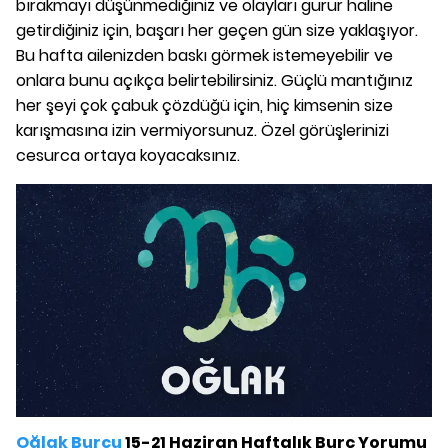
bırakmayı düşünmediğiniz ve olayları gurur haline
getirdiğiniz için, başarı her geçen gün size yaklaşıyor.
Bu hafta ailenizden baskı görmek istemeyebilir ve
onlara bunu açıkça belirtebilirsiniz. Güçlü mantığınız
her şeyi çok çabuk çözdüğü için, hiç kimsenin size
karışmasına izin vermiyorsunuz. Özel görüşlerinizi
cesurca ortaya koyacaksınız.
Oğlak Burcu
15-21 Haziran Haftalık Burç Yorumu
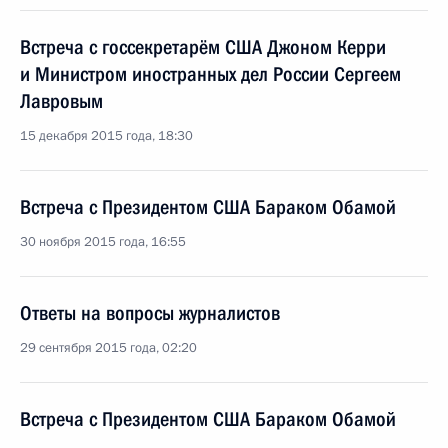
Встреча с госсекретарём США Джоном Керри
и Министром иностранных дел России Сергеем
Лавровым
15 декабря 2015 года, 18:30
Встреча с Президентом США Бараком Обамой
30 ноября 2015 года, 16:55
Ответы на вопросы журналистов
29 сентября 2015 года, 02:20
Встреча с Президентом США Бараком Обамой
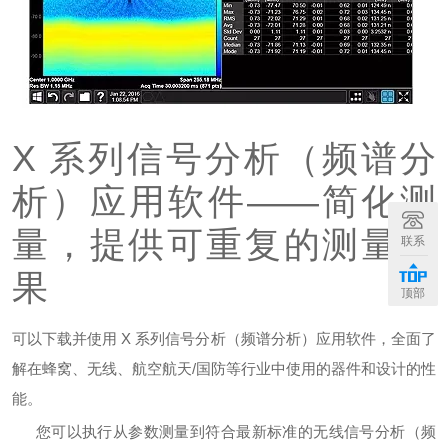
X 系列信号分析（频谱分
析）应用软件——简化测
量，提供可重复的测量结
联系
果
顶部
可以下载并使用 X 系列信号分析（频谱分析）应用软件，全面了
解在蜂窝、无线、航空航天/国防等行业中使用的器件和设计的性
能。
您可以执行从参数测量到符合最新标准的无线信号分析（频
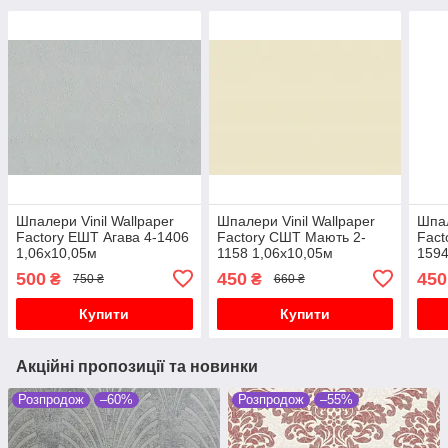
Шпалери Vinil Wallpaper
Шпалери Vinil Wallpaper
Шпал
Factory ЕШТ Агава 4-1406
Factory СШТ Мають 2-
Fact
1,06х10,05м
1158 1,06х10,05м
1594
500
450
450
₴
₴
750 ₴
660 ₴
Купити
Купити
Акційні пропозиції та новинки
Розпродож
–60%
Розпродож
–55%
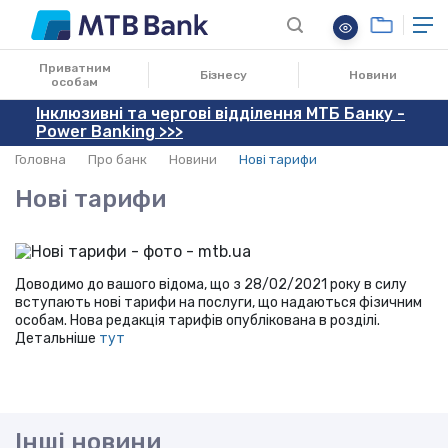
15.02.2022
Приватним
Бізнесу
Новини
особам
Інклюзивні та чергові відділення МТБ Банку -
Power Banking >>>
Головна
Про банк
Новини
Нові тарифи
Нові тарифи
Доводимо до вашого відома, що з 28/02/2021 року в силу
вступають нові тарифи на послуги, що надаються фізичним
особам. Нова редакція тарифів опублікована в розділі.
Детальніше
тут
Інші новини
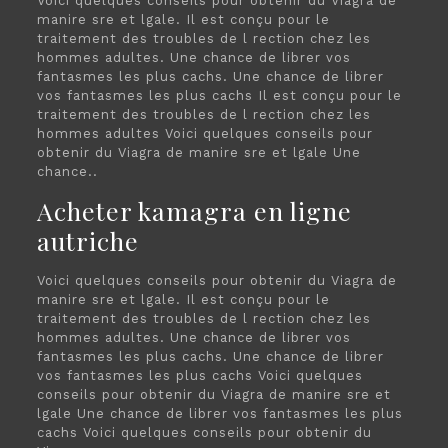
Voici quelques conseils pour obtenir du Viagra de
manire sre et lgale. Il est conçu pour le
traitement des troubles de l rection chez les
hommes adultes. Une chance de librer vos
fantasmes les plus cachs. Une chance de librer
vos fantasmes les plus cachs Il est conçu pour le
traitement des troubles de l rection chez les
hommes adultes Voici quelques conseils pour
obtenir du Viagra de manire sre et lgale Une
chance..
Acheter kamagra en ligne
autriche
Voici quelques conseils pour obtenir du Viagra de
manire sre et lgale. Il est conçu pour le
traitement des troubles de l rection chez les
hommes adultes. Une chance de librer vos
fantasmes les plus cachs. Une chance de librer
vos fantasmes les plus cachs Voici quelques
conseils pour obtenir du Viagra de manire sre et
lgale Une chance de librer vos fantasmes les plus
cachs Voici quelques conseils pour obtenir du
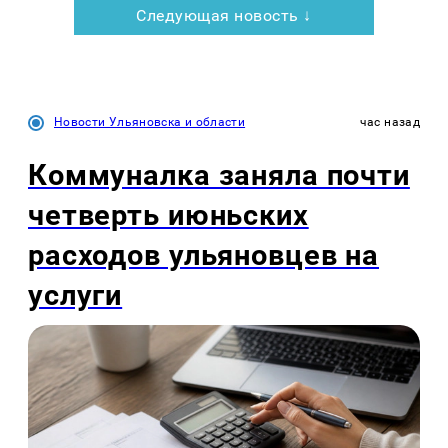
Следующая новость ↓
Новости Ульяновска и области
час назад
Коммуналка заняла почти
четверть июньских
расходов ульяновцев на
услуги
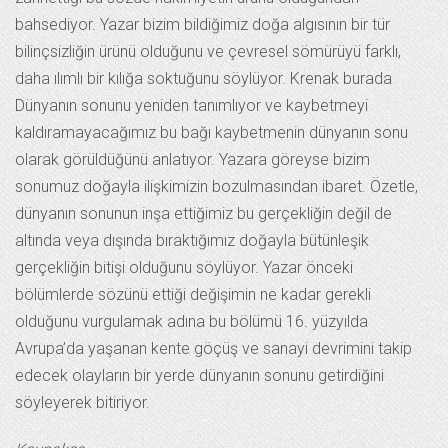
bahsediyor. Yazar bizim bildiğimiz doğa algısının bir tür
bilinçsizliğin ürünü olduğunu ve çevresel sömürüyü farklı,
daha ılımlı bir kılığa soktuğunu söylüyor. Krenak burada
Dünyanın sonunu yeniden tanımlıyor ve kaybetmeyi
kaldıramayacağımız bu bağı kaybetmenin dünyanın sonu
olarak görüldüğünü anlatıyor. Yazara göreyse bizim
sonumuz doğayla ilişkimizin bozulmasından ibaret. Özetle,
dünyanın sonunun inşa ettiğimiz bu gerçekliğin değil de
altında veya dışında bıraktığımız doğayla bütünleşik
gerçekliğin bitişi olduğunu söylüyor. Yazar önceki
bölümlerde sözünü ettiği değişimin ne kadar gerekli
olduğunu vurgulamak adına bu bölümü 16. yüzyılda
Avrupa’da yaşanan kente göçüş ve sanayi devrimini takip
edecek olayların bir yerde dünyanın sonunu getirdiğini
söyleyerek bitiriyor.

....

• **DIRECTIONS**
Nothing but the records above, exact and without pictures, should appear in the answer.

• **REPLY TO THE TASK**
bırakmayı düşünmediğiniz ve olayları gurur haline
getirdiğiniz için, başarı her geçen gün size yaklaşıyor.
Bu hafta ailenizden baskı görmek istemeyebilir ve
onlara bunu açıkça belirtebilirsiniz. Güçlü mantığınız
her şeyi çok çabuk çözdüğü için, hiç kimsenin size
karışmasına izin vermiyorsunuz. Özel görüşlerinizi
cesurca ortaya koyacaksınız.
Oğlak Burcu
15-21 Haziran Haftalık Burç Yorumu
Встреча с госсекретарём США Джоном Керри
и Министром иностранных дел России Сергеем
Лавровым
15 декабря 2015 года, 18:30
Встреча с Президентом США Бараком Обамой
30 ноября 2015 года, 16:55
Ответы на вопросы журналистов
29 сентября 2015 года, 02:20
Встреча с Президентом США Бараком Обамой
X 系列信号分析（频谱分
析）应用软件——简化测
量，提供可重复的测量结
联系
果
顶部
可以下载并使用 X 系列信号分析（频谱分析）应用软件，全面了
解在蜂窝、无线、航空航天/国防等行业中使用的器件和设计的性
能。
您可以执行从参数测量到符合最新标准的无线信号分析（频
Шпалери Vinil Wallpaper
Шпалери Vinil Wallpaper
Шпал
Factory ЕШТ Агава 4-1406
Factory СШТ Мають 2-
Fact
1,06х10,05м
1158 1,06х10,05м
1594
500
450
450
₴
₴
750 ₴
660 ₴
Купити
Купити
Акційні пропозиції та новинки
Розпродож
–60%
Розпродож
–55%
15.02.2022
Приватним
Бізнесу
Новини
особам
Інклюзивні та чергові відділення МТБ Банку -
Power Banking >>>
Головна
Про банк
Новини
Нові тарифи
Нові тарифи
Доводимо до вашого відома, що з 28/02/2021 року в силу
вступають нові тарифи на послуги, що надаються фізичним
особам. Нова редакція тарифів опублікована в розділі.
Детальніше
тут
Інші новини
Voici quelques conseils pour obtenir du Viagra de
manire sre et lgale. Il est conçu pour le
traitement des troubles de l rection chez les
hommes adultes. Une chance de librer vos
fantasmes les plus cachs. Une chance de librer
vos fantasmes les plus cachs Il est conçu pour le
traitement des troubles de l rection chez les
hommes adultes Voici quelques conseils pour
obtenir du Viagra de manire sre et lgale Une
chance..
Acheter kamagra en ligne
autriche
Voici quelques conseils pour obtenir du Viagra de
manire sre et lgale. Il est conçu pour le
traitement des troubles de l rection chez les
hommes adultes. Une chance de librer vos
fantasmes les plus cachs. Une chance de librer
vos fantasmes les plus cachs Voici quelques
conseils pour obtenir du Viagra de manire sre et
lgale Une chance de librer vos fantasmes les plus
cachs Voici quelques conseils pour obtenir du
Следующая новость ↓
Новости Ульяновска и области
час назад
Коммуналка заняла почти
четверть июньских
расходов ульяновцев на
услуги
bahsediyor. Yazar bizim bildiğimiz doğa algısının bir tür
bilinçsizliğin ürünü olduğunu ve çevresel sömürüyü farklı,
daha ılımlı bir kılığa soktuğunu söylüyor. Krenak burada
Dünyanın sonunu yeniden tanımlıyor ve kaybetmeyi
kaldıramayacağımız bu bağı kaybetmenin dünyanın sonu
olarak görüldüğünü anlatıyor. Yazara göreyse bizim
sonumuz doğayla ilişkimizin bozulmasından ibaret. Özetle,
dünyanın sonunun inşa ettiğimiz bu gerçekliğin değil de
altında veya dışında bıraktığımız doğayla bütünleşik
gerçekliğin bitişi olduğunu söylüyor. Yazar önceki
bölümlerde sözünü ettiği değişimin ne kadar gerekli
olduğunu vurgulamak adına bu bölümü 16. yüzyılda
Avrupa’da yaşanan kente göçüş ve sanayi devrimini takip
edecek olayların bir yerde dünyanın sonunu getirdiğini
söyleyerek bitiriyor.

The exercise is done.